The shape of things to come?

updated on 02 December 2011

Travelling around the law fairs each Autumn is always a good way for the LawCareers.Net team to gauge what is happening in the recruitment market. We chat to firms about their recruitment plans (a bit of watching and waiting in view of the economy), we talk to the students picking up handbooks and signing up to LC.N Weekly (lots more first years this time - the message about starting early is getting through) and catch up with careers advisers (they need to see you regularly, from as early as possible, if they are really going to help you).

One initiative that caught the eye was from Plexus Law, part of Parabis Resourcing, which in its northern offices has introduced its 'Graduate Pathways' programme. The idea is to have a graduate intake into the business and offer a three-route process in which everyone recruited is given core legal training for a year, before settling on one of three pathways forward over the next two years. Only one of these paths is a trainee solicitor role resulting in a qualification as a solicitor. Alongside this route two other streams exist:(i) trainee technical analyst, which is a specialist legal role but not requiring the full range of experience needed to become a qualified solicitor, and (ii) trainee team coordinator, which is a management stream. This structure recognises a number of points when one considers the way law - and becoming a lawyer - may develop. Firstly, there may well not be a requirement for so many people to become solicitors. They are (relatively) expensive to train and employ, and may often end up doing work in specialist areas, ignoring much of their training. Secondly, expect to observe firms being far more clear-sighted in their business planning and, in turn, adjusting the way they recruit accordingly. Finally, it underlines the need for future lawyers (be they solicitors, legal executives, barristers or whatever) to be ever more commercially focused; understanding the market as a whole and specific organisations alike.

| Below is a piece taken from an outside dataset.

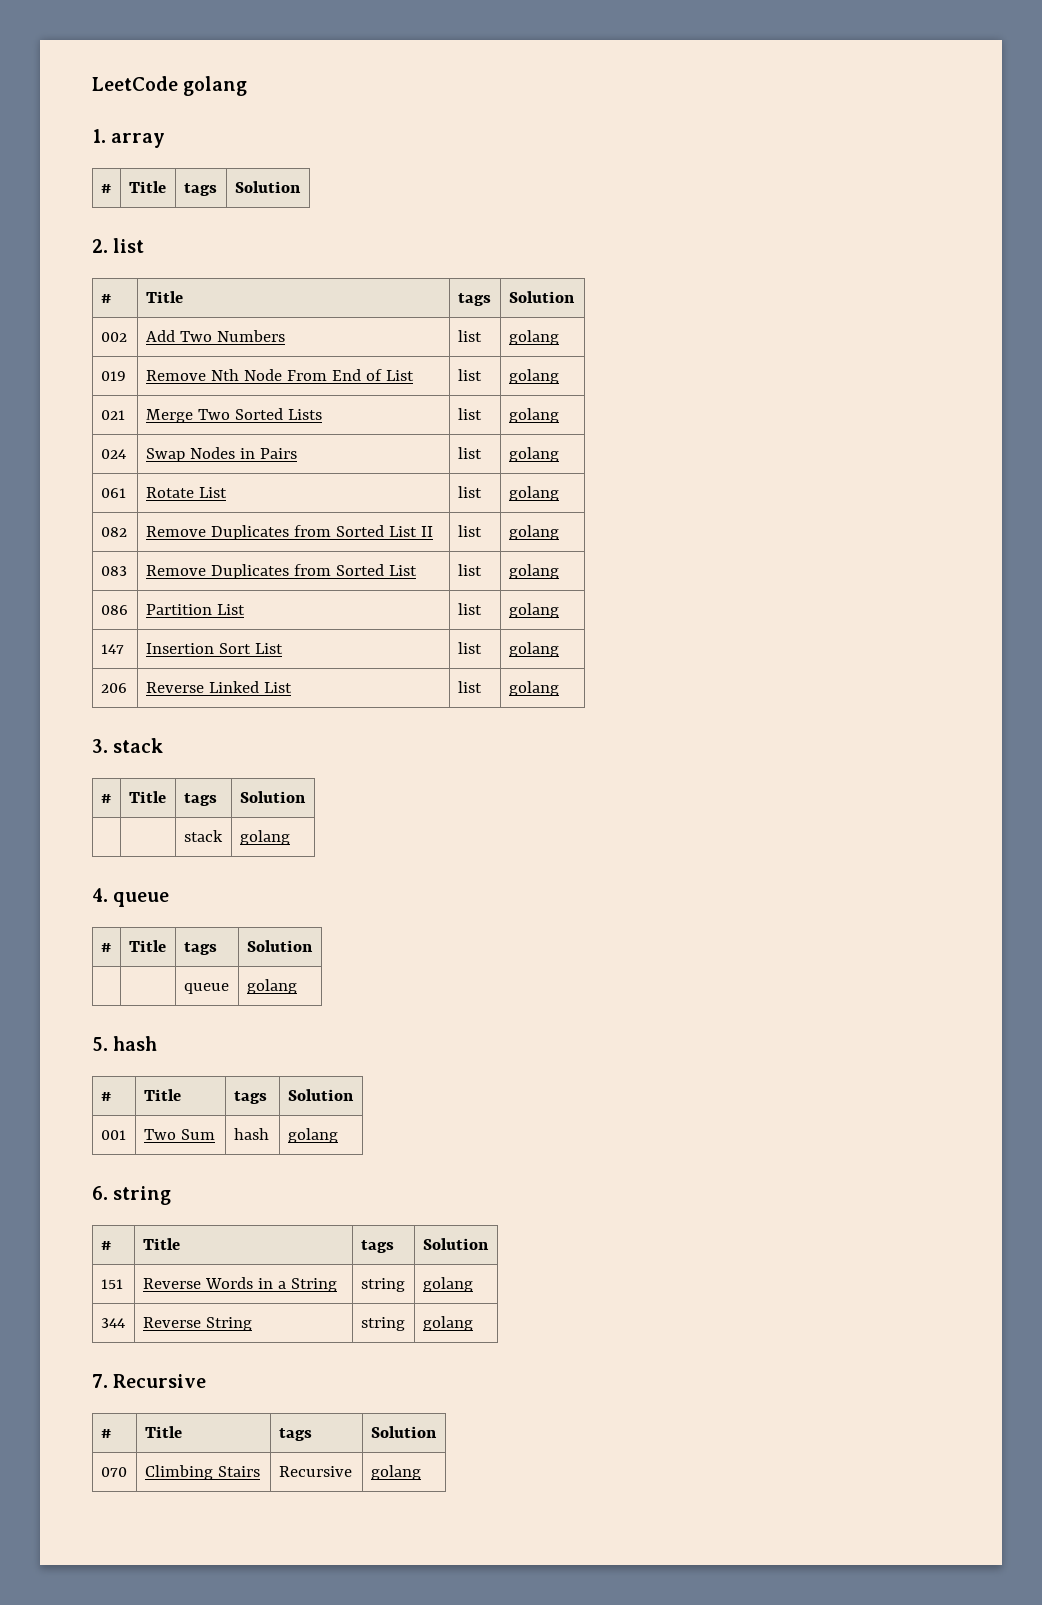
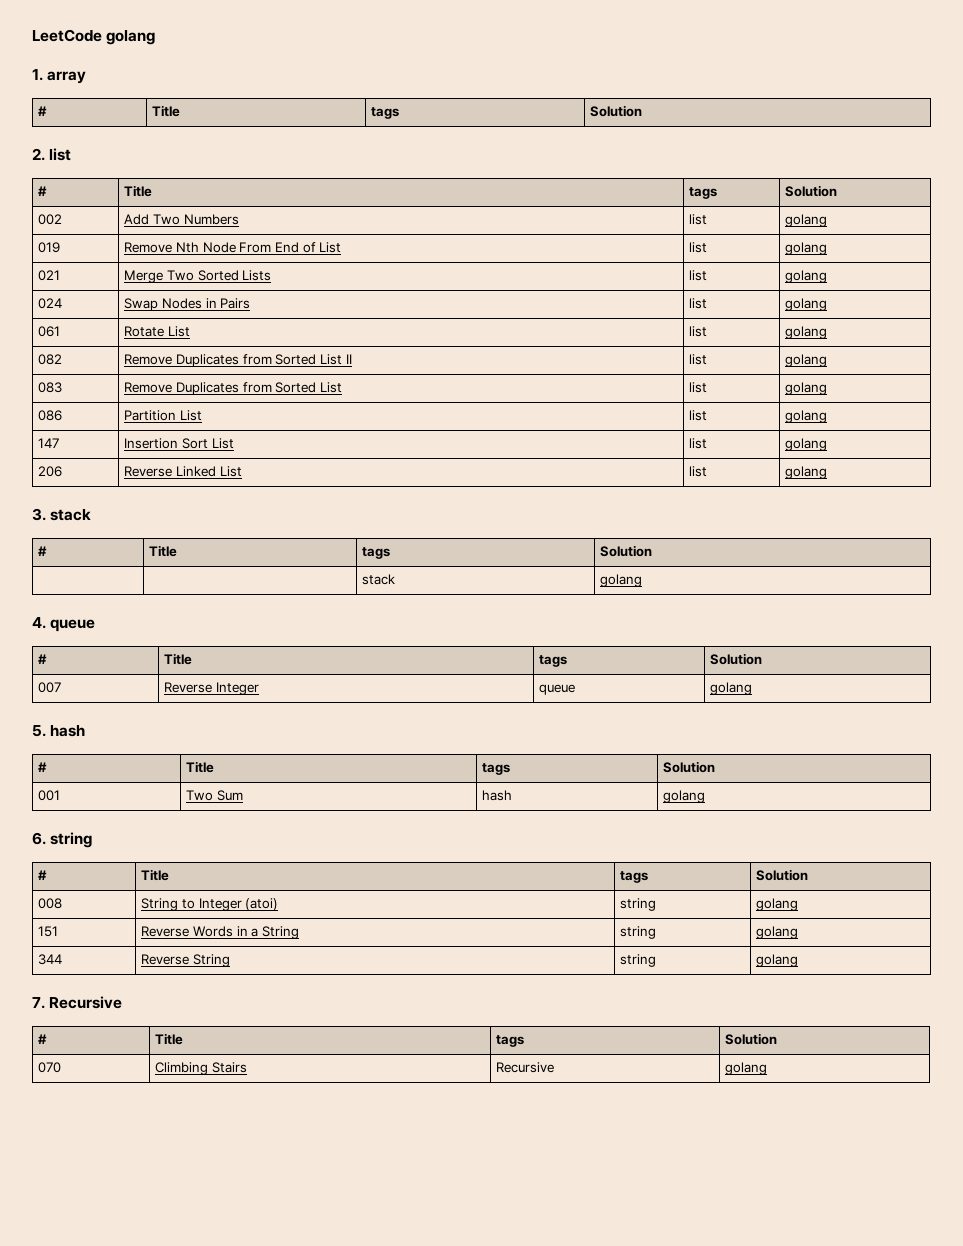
(313, 946) | -> [38,682,62,693] [164,682,260,695] 007 | Reverse Integer
(489, 1244) none -> [38,898,63,909] [141,898,279,911] [620,898,657,911] [756,898,799,911] // 008 | String to Integer (atoi) | string | golang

Another example of this sort of planning by firms which you might want to contemplate is the system run by Irwin Mitchell, by which they recruit two distinct streams of trainees: one to work in the part of the firm that serves individuals and the other to cover their business client work. Again, a conscious decision has been made to reassess the firm's future staffing needs and rework the recruitment model accordingly. And these two won't be the last, so keep your eyes open and your ear to the ground. But take heart; firms will continue to require smart, motivated, commercially minded, proactive individuals - so make sure that is what you are!